The victim had been manually felling trees using a chainsaw when the incident happened.
The victim had been manually felling trees using a chainsaw when the incident happened. Photo credit: Getty

A forestry company has been fined $10,000 and ordered to pay reparations of $365,225 after a worker died on the job.

Sullivan Contractors 2005 Limited was sentenced in the Whangarei District Court on Tuesday in relation to the death, which occured in May 2017.

The victim, who had been manually felling trees using a chainsaw, was found unresponsive under a fallen tree, having sustained fatal crushing injuries, WorkSafe said in a statement on Thursday.

Although there were no witnesses to the incident, an investigation found it was likely a tree the worker had felled had brushed past a dead tree, causing the dead tree to uproot and fall, pinning and fatally injuring the worker.

WorkSafe’s area manager Danielle Henry said Sullivan Contractors had failed to assess the wood block effectively for risks before beginning work.

"The number of dead trees in the block should have been properly considered for the risk they posed and proper ways of working around them should have been managed," Henry said.

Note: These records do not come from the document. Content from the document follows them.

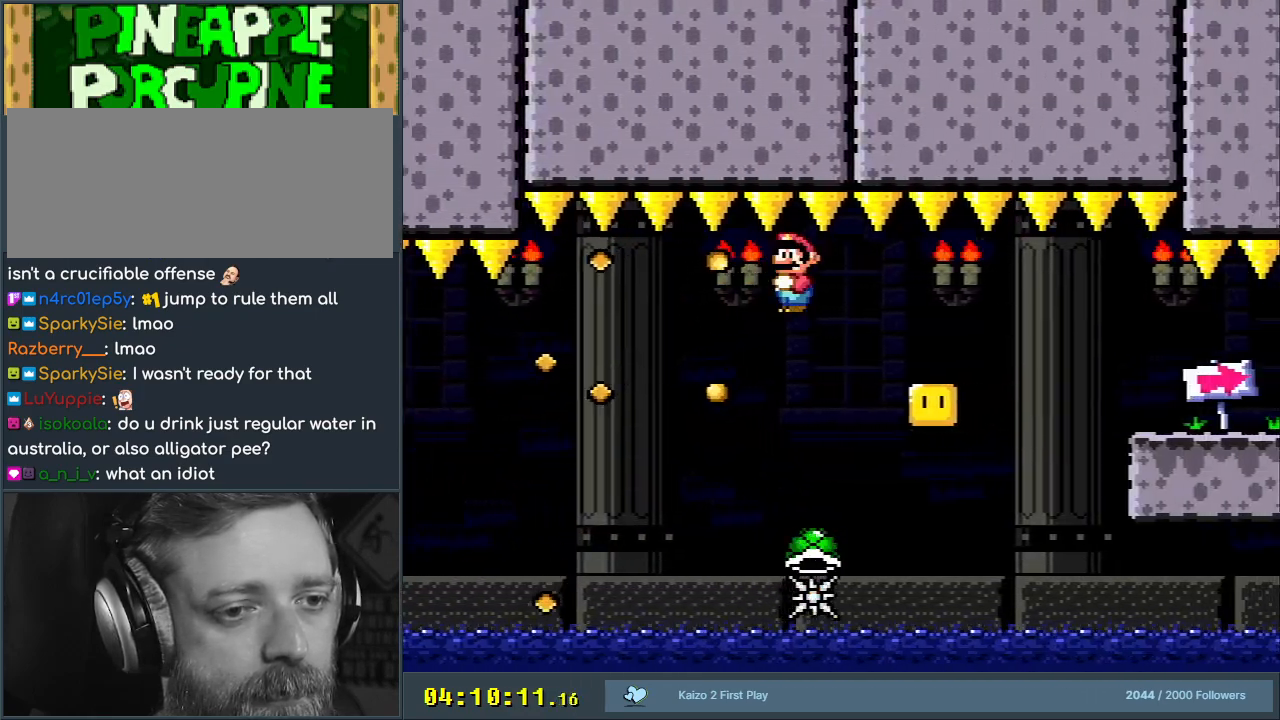
{"buttons": ["Y", "DPAD_RIGHT"], "events": [[400, "A", "up"], [433, "Y", "down"], [450, "X", "up"]]}
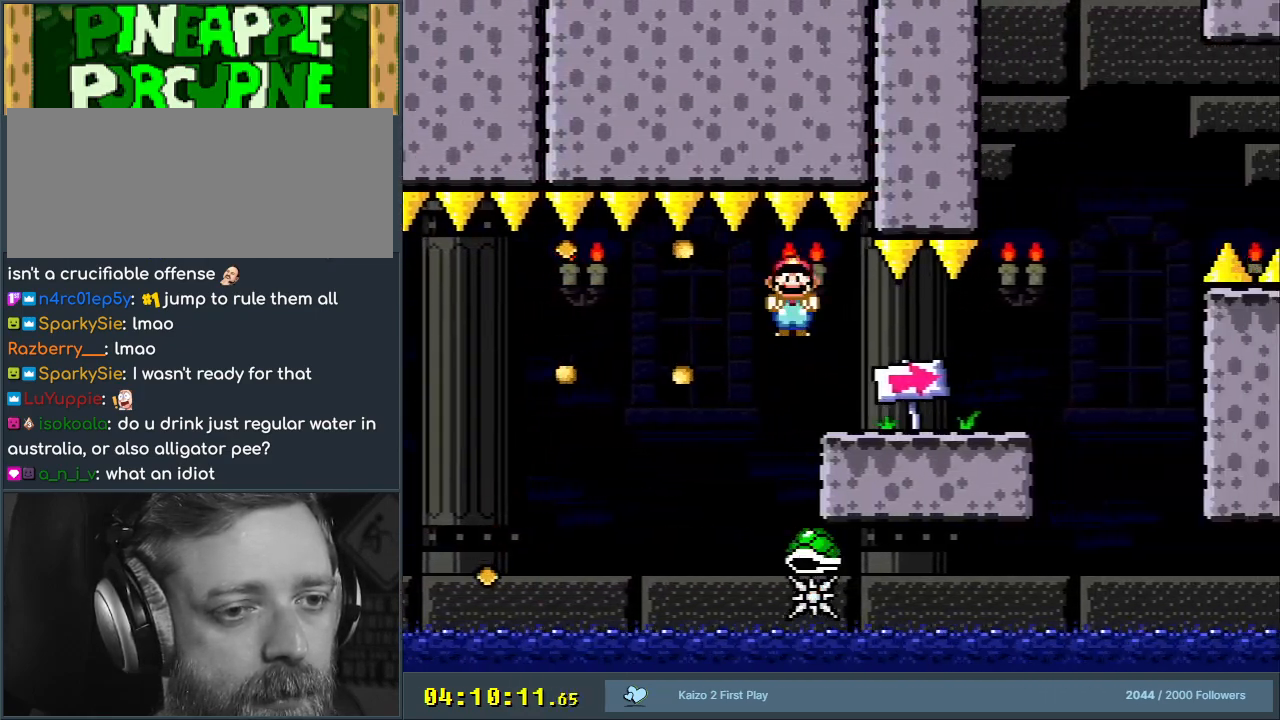
{"buttons": ["B", "Y", "DPAD_RIGHT"], "events": [[383, "B", "down"]]}
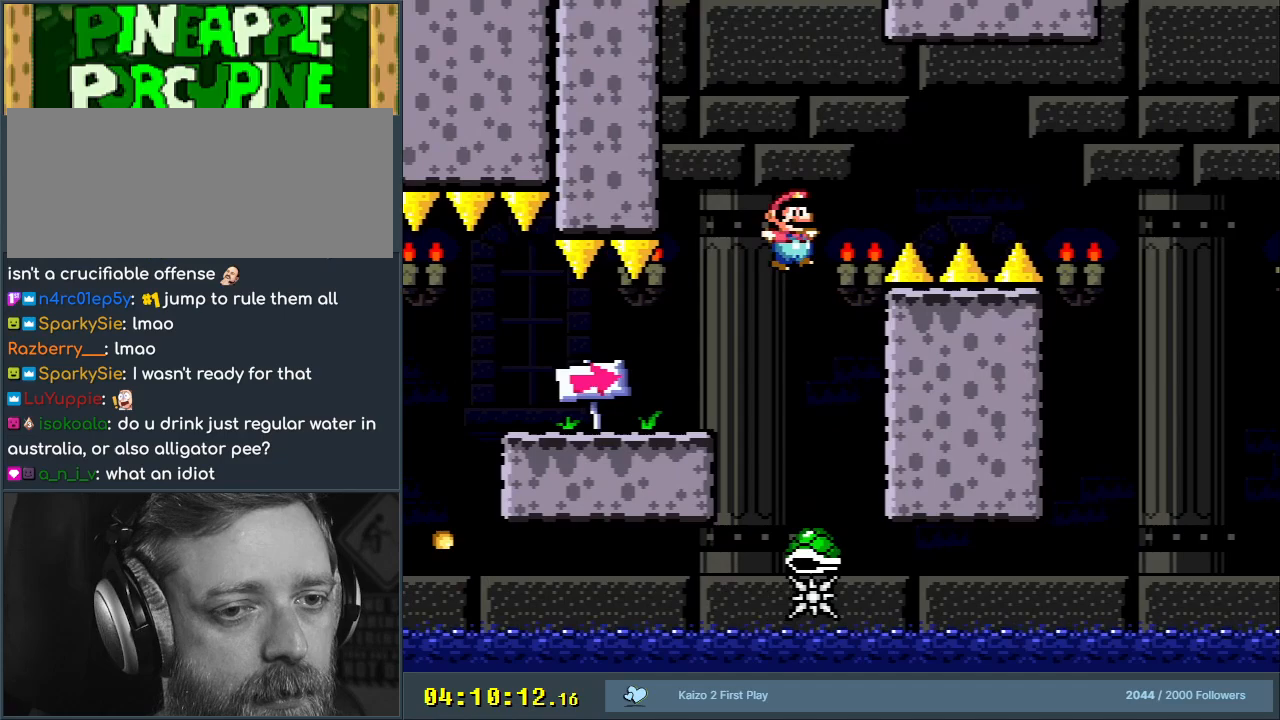
{"buttons": ["B", "Y", "DPAD_RIGHT"], "events": []}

"WorkSafe guidance recommends that dead trees be machine-felled where possible before manual felling takes place.

"Sullivan Contractors should have completed a full hazard and risk assessment of the block before work took place. This would have helped them identify appropriate controls that needed to be implemented to ensure worker’s health and safety."

As well as the fine of $10,000, the court ordered the company to pay the victim's family reparations of $110,000 for emotional harm and $255,225 for consequential losses.

Asian Natural Resources, the company that engaged Sullivan Contractors to harvest the wood block, was also fined $7000 in relation to the incident.

Although the court found the victim's death was not caused by Asian Natural Resources, the company was sentenced under the Health and Safety at Work Act 2015 for failing to consult with Sullivan Contractors.